Un paramètre qui booste les statistiques de la rémission. Alors qu'au pic de l'épidémie entre mars 2014 et mi-2015, plus d'une quinzaine de personnes arrivaient quotidiennement pour trois à quatre cas confirmés en moyenne. Les présentes admissions journalières tournent autour de 5 personnes pour une personne infectée.
D'ailleurs, le seul cas confirmé, un jeune homme vêtu d'un maillot de foot sombre de la capitale madrilène, est sur le seuil de la tente réservée aux malades. Il est entouré de trois combinaisons jaunes qui lui font ses perfusions, loin de l'équipe de désinfection, en sécurité au-delà des deux mètres réglementaires. Son abri est attenant à celui des "cas suspects", où un homme âgé, assis sur une chaise, attend l'issue de son test.
Le CTE de Nongo continue de recevoir du monde. Ils ne sont pas tous frappés, mais on s'entoure du maximum de garanties pour parer à toute éventualité. Pour les visiteurs aussi, la sécurité est d'ordre militaire. Il aura fallu se laver les mains une bonne dizaine de fois durant le temps passé dans le CTE de Nongo à Conakry.
Les consignes d'hygiène sont très strictes ; déroutantes pour qui vient pour la première fois dans ce préventorium à ciel ouvert implanté en juillet 2015, qui a pris le relais de l'Hôpital Donka dans la lutte contre Ébola. Thermoflash obligatoire, lavage des mains dans une solution chlorée à 0,05, pulvérisation des chaussures, déshabillage pour changer de vêtements dans le vestiaire…, le rituel est lourd, les comportements-barrière multiples, mais l'impératif hygiénique est au-dessus de tout pour ces agents sanitaires qui reçoivent les cas suspects ou confirmés de la maladie à virus Ébola.
D'ailleurs c'est le branle-bas de combat dans la salle d'habillage.

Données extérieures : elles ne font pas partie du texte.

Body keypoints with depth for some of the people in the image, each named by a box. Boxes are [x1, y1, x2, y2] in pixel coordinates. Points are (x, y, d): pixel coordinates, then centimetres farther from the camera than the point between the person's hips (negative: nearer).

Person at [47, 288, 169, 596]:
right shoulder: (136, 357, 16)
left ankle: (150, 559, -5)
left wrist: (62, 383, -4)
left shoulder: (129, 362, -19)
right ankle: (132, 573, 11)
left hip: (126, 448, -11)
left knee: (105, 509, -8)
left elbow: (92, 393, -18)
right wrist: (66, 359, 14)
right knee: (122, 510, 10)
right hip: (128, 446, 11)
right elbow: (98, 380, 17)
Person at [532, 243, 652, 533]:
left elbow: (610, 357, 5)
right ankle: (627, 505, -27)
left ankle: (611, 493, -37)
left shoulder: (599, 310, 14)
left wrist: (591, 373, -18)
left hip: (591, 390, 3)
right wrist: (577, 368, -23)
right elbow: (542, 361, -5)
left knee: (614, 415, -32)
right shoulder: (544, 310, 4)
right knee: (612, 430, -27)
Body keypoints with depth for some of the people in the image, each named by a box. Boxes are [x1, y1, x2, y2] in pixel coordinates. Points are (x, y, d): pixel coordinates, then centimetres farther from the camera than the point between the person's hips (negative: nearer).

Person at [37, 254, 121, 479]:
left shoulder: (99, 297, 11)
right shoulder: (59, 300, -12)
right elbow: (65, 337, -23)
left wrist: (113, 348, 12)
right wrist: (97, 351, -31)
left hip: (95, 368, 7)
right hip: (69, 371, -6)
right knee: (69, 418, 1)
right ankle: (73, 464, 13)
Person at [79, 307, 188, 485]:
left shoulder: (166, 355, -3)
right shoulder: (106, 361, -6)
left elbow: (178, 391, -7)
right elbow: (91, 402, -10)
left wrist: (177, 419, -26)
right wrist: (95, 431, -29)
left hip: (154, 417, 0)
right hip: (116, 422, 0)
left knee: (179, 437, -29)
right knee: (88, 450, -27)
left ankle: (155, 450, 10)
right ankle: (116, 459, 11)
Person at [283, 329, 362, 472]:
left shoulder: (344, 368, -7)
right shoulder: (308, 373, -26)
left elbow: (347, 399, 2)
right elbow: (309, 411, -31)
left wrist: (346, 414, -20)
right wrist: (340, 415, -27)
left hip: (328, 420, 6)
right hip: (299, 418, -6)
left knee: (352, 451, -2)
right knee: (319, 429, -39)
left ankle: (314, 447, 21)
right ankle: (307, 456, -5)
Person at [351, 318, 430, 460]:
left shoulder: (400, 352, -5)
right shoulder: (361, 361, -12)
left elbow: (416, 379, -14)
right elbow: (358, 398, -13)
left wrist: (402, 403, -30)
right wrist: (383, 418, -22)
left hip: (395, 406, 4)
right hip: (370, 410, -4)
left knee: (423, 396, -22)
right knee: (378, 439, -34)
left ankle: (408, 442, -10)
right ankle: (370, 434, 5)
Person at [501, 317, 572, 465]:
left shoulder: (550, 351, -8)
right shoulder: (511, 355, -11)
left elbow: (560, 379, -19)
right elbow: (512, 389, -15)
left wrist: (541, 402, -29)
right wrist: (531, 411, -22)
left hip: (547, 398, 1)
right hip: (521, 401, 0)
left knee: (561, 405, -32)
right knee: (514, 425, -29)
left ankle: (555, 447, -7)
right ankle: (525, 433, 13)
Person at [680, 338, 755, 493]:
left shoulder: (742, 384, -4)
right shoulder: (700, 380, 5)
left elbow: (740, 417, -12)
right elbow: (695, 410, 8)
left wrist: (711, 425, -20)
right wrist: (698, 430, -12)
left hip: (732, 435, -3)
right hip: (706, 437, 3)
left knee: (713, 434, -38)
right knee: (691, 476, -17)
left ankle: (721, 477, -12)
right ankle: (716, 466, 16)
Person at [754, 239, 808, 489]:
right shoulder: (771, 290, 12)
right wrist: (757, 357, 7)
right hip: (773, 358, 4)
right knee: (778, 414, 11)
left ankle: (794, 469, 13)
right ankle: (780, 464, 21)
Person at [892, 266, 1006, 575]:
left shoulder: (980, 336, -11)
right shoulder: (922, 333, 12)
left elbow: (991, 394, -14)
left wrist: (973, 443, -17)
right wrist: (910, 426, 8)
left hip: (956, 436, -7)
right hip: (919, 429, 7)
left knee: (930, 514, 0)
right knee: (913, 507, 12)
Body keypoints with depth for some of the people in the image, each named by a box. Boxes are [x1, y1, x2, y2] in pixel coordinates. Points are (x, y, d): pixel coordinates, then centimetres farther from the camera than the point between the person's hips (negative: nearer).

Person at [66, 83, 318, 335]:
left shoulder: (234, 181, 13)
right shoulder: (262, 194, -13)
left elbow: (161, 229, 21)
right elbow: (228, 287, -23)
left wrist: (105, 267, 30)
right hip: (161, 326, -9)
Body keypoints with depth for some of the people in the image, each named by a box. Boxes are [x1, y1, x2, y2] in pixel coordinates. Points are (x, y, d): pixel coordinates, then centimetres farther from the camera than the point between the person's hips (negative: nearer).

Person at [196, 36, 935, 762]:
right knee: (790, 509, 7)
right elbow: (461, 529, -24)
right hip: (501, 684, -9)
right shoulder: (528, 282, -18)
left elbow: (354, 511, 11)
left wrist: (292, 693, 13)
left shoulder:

La voiture de l'équipe 'outreach' vient d'arriver avec une personne qui présente les signes.
"Du point de vue diagnostic différentiel avec le paludisme, on peut faire la confusion. Seuls les résultats du laboratoire peuvent nous édifier", précise le médecin superviseur Badé Béavogui. Une précaution de rigueur pour éviter les tâtonnements similaires à la phase initiale de l'épidémie, où beaucoup de personnes non atteintes avaient été mises par mégarde avec des affectés. Après un test au laboratoire, les cas positifs sont admis en isolation et les cas négatifs réorientés vers une structure sanitaire pour soigner le mal dont ils souffrent.
L'ambiance à l'intérieur est plus décontracté qu'on ne l'aurait cru de l'extérieur pourtant. Les airs de reggae s'échappent d'un des bâtiments près de la buanderie où sont séchées par centaines les bottes blanches et les tenues vert-mauve et bleu.
Même après une minute d'usage, les tenues sont automatiquement lessivées. Quant aux combinaisons fermées, elles sont incinérées après chaque contact avec le malade, nous explique la HP. Le protocole est le même. Le patient supposé est accueilli à l'entrée et séparé de ses accompagnants : le "triage", dans leur jargon. "On explique à la famille, dès réception au centre, que ce n'est pas pour le tuer qu'on l'amène dans ce centre", fait savoir Angéline Tinguiano.
Des idées reçues qui ont rebuté beaucoup de personnes susceptibles d'avoir contracté la maladie à fréquenter le CTE. D'ailleurs, derrière l'incinérateur pour les effets à brûler, se trouve une morgue où la famille peut s'assurer, derrière une lucarne, que le cadavre n'a été ni démembré, ni charcuté comme le laisse penser une méchante rumeur.
"En cas de décès, les médicaux font le constat, en informent l'équipe psycho-sociale qui prend contact avec la famille avant que la Croix-Rouge ne fasse l'enterrement sécurisé. D'ailleurs, elle est de vigueur pour les décès par Ébola ou de cause naturelle", poursuit la HP. Des précautions loin d'être superflues puisque la charge virale est toujours réelle avec le corps en décomposition.
En plus du CTE de Nongo, celui de Forécariah, à la frontière avec la Sierra Leone, est déjà fonctionnel. Vendredi dernier (le 16 octobre 2015), les localités de Boké Boffa et Dubréka étrennaient leurs nouveaux centres. Nul doute que la Guinée va tenir le pari de 42 jours, depuis la première déclaration de non-cas, qui le sépare de la fin de l'épidémie.